Anyway, I have been extremely fortunate as I am currently 5 months pregnant, conceived on my 40th birthday, a lovely surprise, but still tinged with sadness that I wasted 8 of my most fertile years with someone who kept his options open whilst shutting mine down, and that I was complicit in letting it happen.

It will destroy your relationship. Seek couples counselling if you can, get him to hear you and respect your desire for a child. If he won't, then leave him. No relationship is worth making that big a sacrifice for.

weatherall · 11/08/2014 12:50

Ltb

Ltb is an option

Ltb is your only option

Heels99 · 11/08/2014 12:57

Counselling is your best option. You would be mad to break up without trying joint counselling.

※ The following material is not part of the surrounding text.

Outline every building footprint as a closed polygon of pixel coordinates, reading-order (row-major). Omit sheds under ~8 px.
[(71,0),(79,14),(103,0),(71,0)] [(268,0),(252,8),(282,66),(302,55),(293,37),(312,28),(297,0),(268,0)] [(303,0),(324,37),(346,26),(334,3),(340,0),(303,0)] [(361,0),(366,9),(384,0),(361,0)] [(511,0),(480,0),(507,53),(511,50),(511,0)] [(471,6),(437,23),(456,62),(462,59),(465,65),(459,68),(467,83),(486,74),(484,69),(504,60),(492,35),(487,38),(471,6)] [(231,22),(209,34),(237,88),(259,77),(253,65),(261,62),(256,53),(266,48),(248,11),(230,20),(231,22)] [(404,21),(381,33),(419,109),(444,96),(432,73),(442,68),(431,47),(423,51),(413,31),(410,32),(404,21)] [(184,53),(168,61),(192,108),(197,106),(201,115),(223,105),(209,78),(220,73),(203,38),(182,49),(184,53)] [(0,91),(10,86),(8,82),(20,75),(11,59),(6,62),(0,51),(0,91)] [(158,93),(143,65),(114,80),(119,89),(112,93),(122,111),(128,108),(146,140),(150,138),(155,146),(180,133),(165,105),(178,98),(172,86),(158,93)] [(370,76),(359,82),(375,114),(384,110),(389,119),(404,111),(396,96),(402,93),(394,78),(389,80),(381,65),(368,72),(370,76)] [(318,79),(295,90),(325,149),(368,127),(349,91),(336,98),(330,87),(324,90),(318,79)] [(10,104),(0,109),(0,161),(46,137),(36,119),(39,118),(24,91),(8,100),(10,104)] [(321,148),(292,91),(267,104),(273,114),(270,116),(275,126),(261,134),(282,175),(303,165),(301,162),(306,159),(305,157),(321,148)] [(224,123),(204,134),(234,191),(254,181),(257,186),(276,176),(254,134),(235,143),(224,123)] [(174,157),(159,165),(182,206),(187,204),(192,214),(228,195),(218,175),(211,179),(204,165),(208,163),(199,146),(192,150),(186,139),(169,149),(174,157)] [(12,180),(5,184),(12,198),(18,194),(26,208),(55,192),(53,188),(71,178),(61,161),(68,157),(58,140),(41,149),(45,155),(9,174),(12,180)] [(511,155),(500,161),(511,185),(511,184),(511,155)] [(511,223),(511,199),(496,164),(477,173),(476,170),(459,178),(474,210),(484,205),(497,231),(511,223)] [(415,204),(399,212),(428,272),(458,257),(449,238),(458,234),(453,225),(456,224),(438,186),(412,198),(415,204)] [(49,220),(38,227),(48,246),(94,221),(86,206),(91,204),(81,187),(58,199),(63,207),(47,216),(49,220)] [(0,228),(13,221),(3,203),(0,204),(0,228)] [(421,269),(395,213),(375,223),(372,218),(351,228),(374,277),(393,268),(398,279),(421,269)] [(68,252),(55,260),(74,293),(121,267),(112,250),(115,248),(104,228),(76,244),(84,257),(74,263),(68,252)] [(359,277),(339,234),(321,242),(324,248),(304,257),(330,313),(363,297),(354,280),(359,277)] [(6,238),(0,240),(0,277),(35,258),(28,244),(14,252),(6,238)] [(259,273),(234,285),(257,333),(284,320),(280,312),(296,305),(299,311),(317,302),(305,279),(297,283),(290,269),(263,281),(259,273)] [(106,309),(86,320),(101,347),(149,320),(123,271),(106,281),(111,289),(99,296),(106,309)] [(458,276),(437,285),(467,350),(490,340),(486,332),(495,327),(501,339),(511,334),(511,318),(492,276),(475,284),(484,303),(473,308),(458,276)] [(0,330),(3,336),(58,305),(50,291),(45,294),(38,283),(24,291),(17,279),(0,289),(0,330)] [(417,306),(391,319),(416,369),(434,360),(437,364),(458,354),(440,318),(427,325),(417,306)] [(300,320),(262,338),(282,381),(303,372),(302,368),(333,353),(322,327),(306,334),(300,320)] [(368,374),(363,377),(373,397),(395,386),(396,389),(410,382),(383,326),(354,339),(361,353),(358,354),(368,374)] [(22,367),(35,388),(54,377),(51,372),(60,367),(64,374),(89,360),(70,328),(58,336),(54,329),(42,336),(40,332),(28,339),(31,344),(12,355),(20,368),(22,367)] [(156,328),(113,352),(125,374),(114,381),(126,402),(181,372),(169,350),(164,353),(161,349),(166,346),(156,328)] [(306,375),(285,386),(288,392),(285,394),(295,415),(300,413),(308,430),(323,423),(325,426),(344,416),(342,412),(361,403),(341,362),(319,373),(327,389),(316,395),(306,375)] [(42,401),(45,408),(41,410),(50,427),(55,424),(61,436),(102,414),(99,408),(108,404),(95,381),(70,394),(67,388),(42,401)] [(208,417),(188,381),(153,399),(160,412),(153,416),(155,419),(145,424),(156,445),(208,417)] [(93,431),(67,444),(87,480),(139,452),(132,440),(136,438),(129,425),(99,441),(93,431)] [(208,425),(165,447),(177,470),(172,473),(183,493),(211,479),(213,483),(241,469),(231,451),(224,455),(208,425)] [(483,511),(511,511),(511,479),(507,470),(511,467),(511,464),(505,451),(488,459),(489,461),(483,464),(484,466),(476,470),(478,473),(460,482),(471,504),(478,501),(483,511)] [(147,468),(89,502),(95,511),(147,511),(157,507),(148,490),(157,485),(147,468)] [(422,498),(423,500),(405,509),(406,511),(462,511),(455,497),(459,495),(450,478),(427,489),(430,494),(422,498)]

lotsofcheese · 11/08/2014 13:02

OP, he is listening & does understand when you cry. He just doesn't feel the same way about having a baby as you do. He has finished a LTR because he didn't want children. He hasn't lied or deceived you.

Please listen to what HE is saying.

Sorry if that sounds harsh.

cailindana · 11/08/2014 13:05

The thing that really gets me about your situation is that he's said he might want children in the future. If he'd said absolutely no way then you could work on that basis and you would know pretty much for sure that if you stay with him there is no chance of children. Instead, he has given you a tiny bit of hope that he might sometime change his mind in the future. That is so so cruel. What if he changes his mind when you're 36 and you find you can't conceive? What if he suddenly leaves you when you're 40 and you're left with no husband and no children? This is not some relatively minor decision like whether to travel to Australia for a year. Having or not having children determines the course of your whole life. He simply cannot put it off and make you hang on without knowing how things will go.